John Bradfield frowned, but by this time frowns were thrown away upon Alfred. Nothing short of taking him by the shoulders and turning him out of the room would have checked the flow of his half-cheerful, half-sorrowful, wholly sentimental reminiscences.

Mr. Graham-Shute, observing John Bradfield’s disapproval in his face, and being, moreover, really interested in the past life of the extraordinarily successful man, mischievously encouraged Marrable by his sympathetic questions; while his wife, who considered these allusions to a ragged past indecent and revolting, tried in vain to talk more loudly than ever to drown the remarks both of Alfred Marrable and her liege lord.

“Dear me, that’s very interesting! And so you walked six hundred miles up the country with only one shirt apiece, and your feet for the most part tied up in straw for the want of boots!” said Mr. Graham-Shute, with deliberate distinctness, thus cleverly epitomising for the benefit of the entire company a rambling story which Alfred had been pouring into his ear.

“I’m sure we shall have skating to-morrow, at least almost sure, though of course one never knows, and the frost may break any minute, and then there would be an end of everything, just when the ice in the parks will be getting into nice condition, and when there are sure to be some ponds and things down here that will bear, though I think myself that skating in the country is always more risky than in town, because there are not so many appliances and things, in case you are drowned,” babbled out Mrs. Graham-Shute, with one nervous eye on dear cousin John, and the other on that wretched William, who was by this time cracking nuts while he listened to Alfred, and who took care, as his wife raised her voice, to raise his also.

The unhappy Marrable went on:

“Yes, indeed! Times are changed, and no mistake, since then.

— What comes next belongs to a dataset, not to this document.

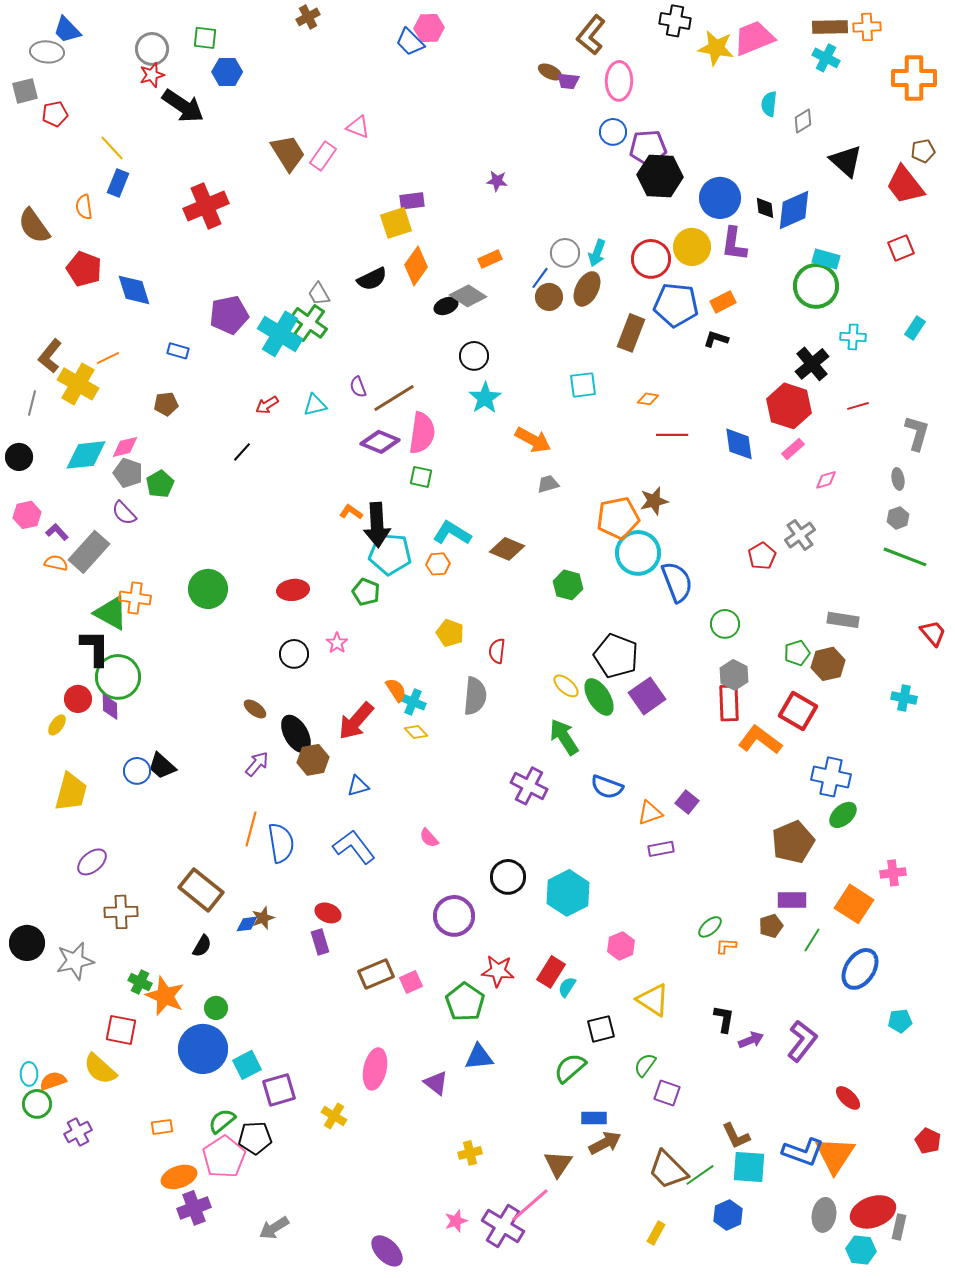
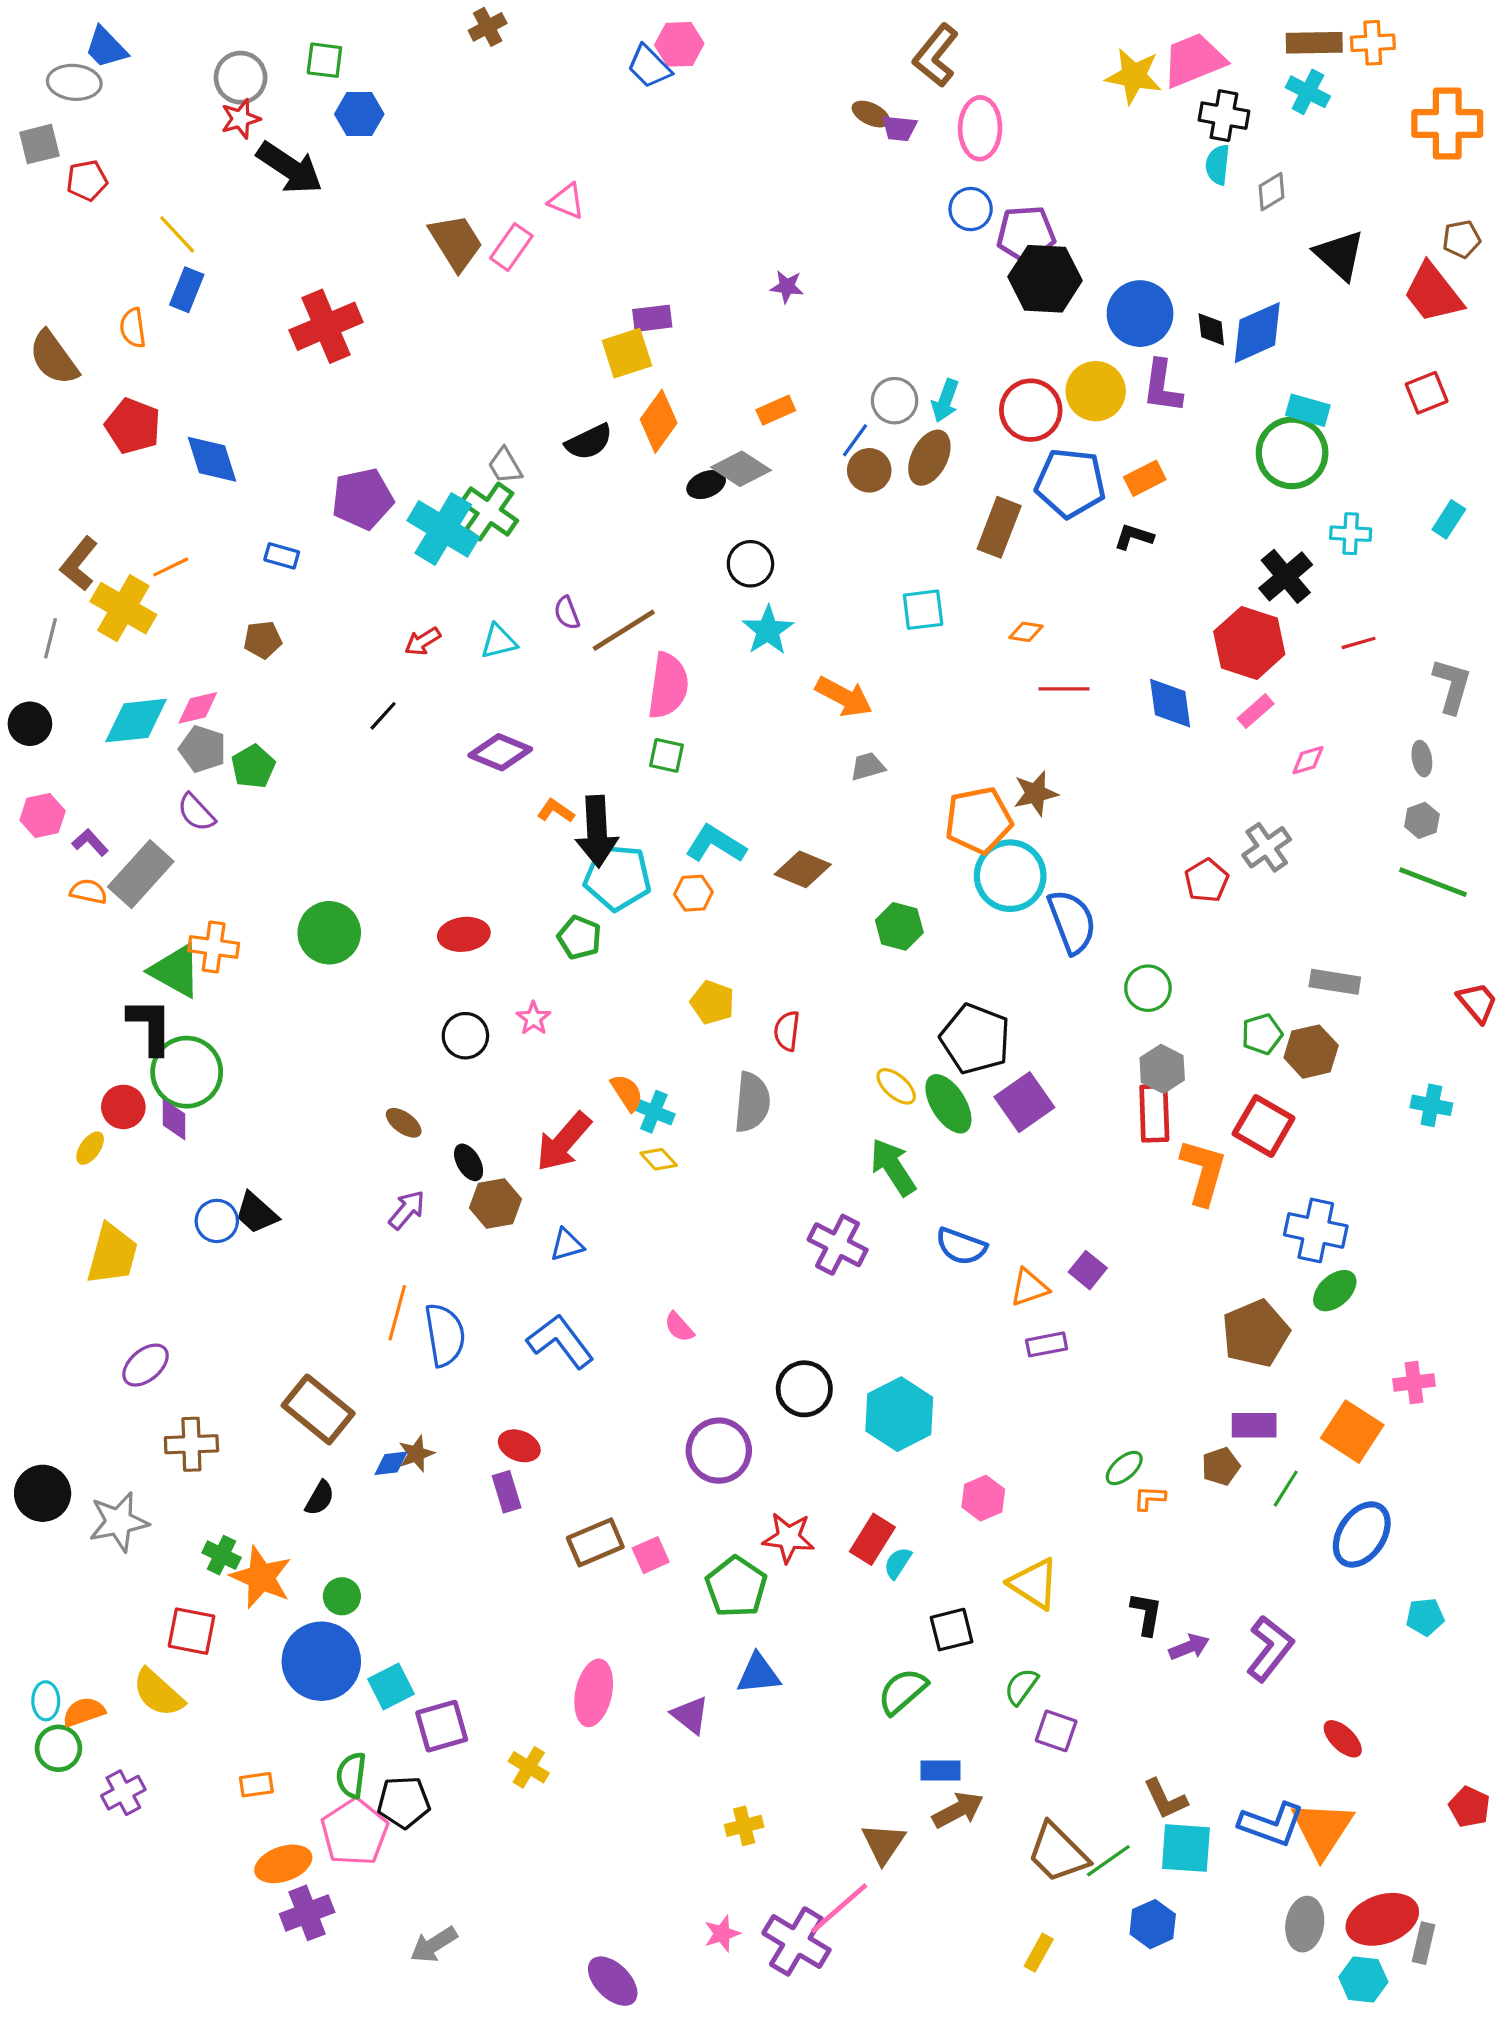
black cross: (675, 21) -> (1224, 116), moved
purple diamond: (380, 442) -> (500, 752), moved
black ellipse: (296, 734) -> (469, 1162), size x0.6
orange L-shape: (760, 740) -> (1203, 1172), turned 69
green semicircle: (222, 1121) -> (351, 1775), turned -44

Fancy that fellow there,” and he gently indicated, by a wave of his bunch of grapes, his unhappy host, “fancy him coming to me, with a coat on his back that he bought for eighteenpence from the ship’s steward, and saying to me: ‘Alf, my boy! it’s all up with me! I’m stone-broke; and I believe I’ve got a touch of the fever upon me, and I know I can never stand the hard life out there in the bush. I shall just go and throw myself into the dock basin before another night has passed over my head.’ Fancy that, now, for a man that must have thousands and thousands a year, to judge by the style he lives in, and the goodness of the wines he gives us.”

And Mr. Marrable ended with an expressive smack of the lips. Mr. Graham-Shute nodded appreciatively.

“Was that when you first went out?” he asked with interest.